KETENTUAN LATIHAN:
1. Jawablah pertanyaan berikut berdasarkan teks tentang pengemudi ojol.
(a) Jabatan apa yang kini dijalankan Penta Peturun?
(b) Apa yang digenggam pengemudi ojol di tengah jalanan Jakarta?
(c) Kendaraan apa yang dipakai opal pada 1970-an?
2. Tuliskan kelanjutan teks tentang pengemudi ojol, mulai setelah kalimat terakhirnya.

TEKS SUMBER:
Penta Peturun

Oleh Penta Peturun, Ketua Dewan Pimpinan Daerah (DPD) Ikatan Advokat Indonesia (Ikadin) Lampung, kini menjalankan tugas sebagai Staf Khusus Menteri Ketenagakerjaan.

Di bawah panas Jakarta, motor-motor kecil berseliweran, memacu gas di antara debu dan deru klakson. Pengemudi ojol menggenggam layar kecil, satu notifikasi order menjadi satu kesempatan untuk menyambung hidup.

Bagi mereka, ini bukan sekadar pekerjaan. Ini soal makan hari ini, membayar sekolah anak, menutup tagihan kontrakan.

Namun di balik layar aplikasi, siapa yang benar-benar menikmati keuntungan, yang berdiri di puncak ekosistem ekonomi digital Indonesia?

Pada 1970-an, Jakarta mengenal opal—ojek pangkalan dengan Vespa tua. Para abang opal tahu siapa yang dapat giliran, siapa yang baru balik, siapa yang harus didahulukan.

KUTIPAN DATA:
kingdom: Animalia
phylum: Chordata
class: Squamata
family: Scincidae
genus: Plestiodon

---

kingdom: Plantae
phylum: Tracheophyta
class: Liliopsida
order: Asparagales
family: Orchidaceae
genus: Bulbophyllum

JAWABAN TUGAS:
1.
(a) Staf Khusus Menteri Ketenagakerjaan.
(b) Layar kecil.
(c) Vespa tua.

2.
“Dulu kami pangkalan rame, orang datang, ngobrol, tawar-tawaran. Sekarang sepi, tinggal saya duduk sendiri, lihat anak-anak muda main HP, nunggu order dari aplikasi.” ujar Bang Amir, opal Pal Meriam, Jakarta Timur.

Di Medan, bentor lahir dari modifikasi motor Inggris BSA 500 cc: becak motor yang tak hanya mengangkut orang, tapi juga barang dan mimpi.

Lae Oloan adalah tukang bentor yang biasa mangkal di pasar Sukaramai Medan. ”Anak saya bilang: Bapak daftar Grab. Tapi motor tua ini sudah hidup saya. Kalau saya ikut aplikasi, bentor saya mau disuruh parkir di mana?”

Namun 2014 mengubah segalanya. Gojek lahir, disusul Grab, Maxim, InDriver. Dunia lama pangkalan runtuh. Algoritma dingin masuk, menentukan siapa dapat order, siapa menunggu.

Abang-abang yang dulu dikenal nama, kini jadi titik global positioning system (GPS) yang berkerumun di peta digital, saling berburu status “ojol gacor”—istilah bagi mereka yang berhasil mendapat order tanpa putus.

Angka-Angka yang Menampar

Pramoedya Ananta Toer

Sejarah bukan hanya catatan kejadian, tetapi juga catatan penderitaan manusia, tulis Pramoedya Ananta Toer.

Dan penderitaan itu berbicara lantang dalam angka-angka yang menampar. Mari gunakan hitungan Sempoa, atau dikenal sebagai soroban, atau sim suan.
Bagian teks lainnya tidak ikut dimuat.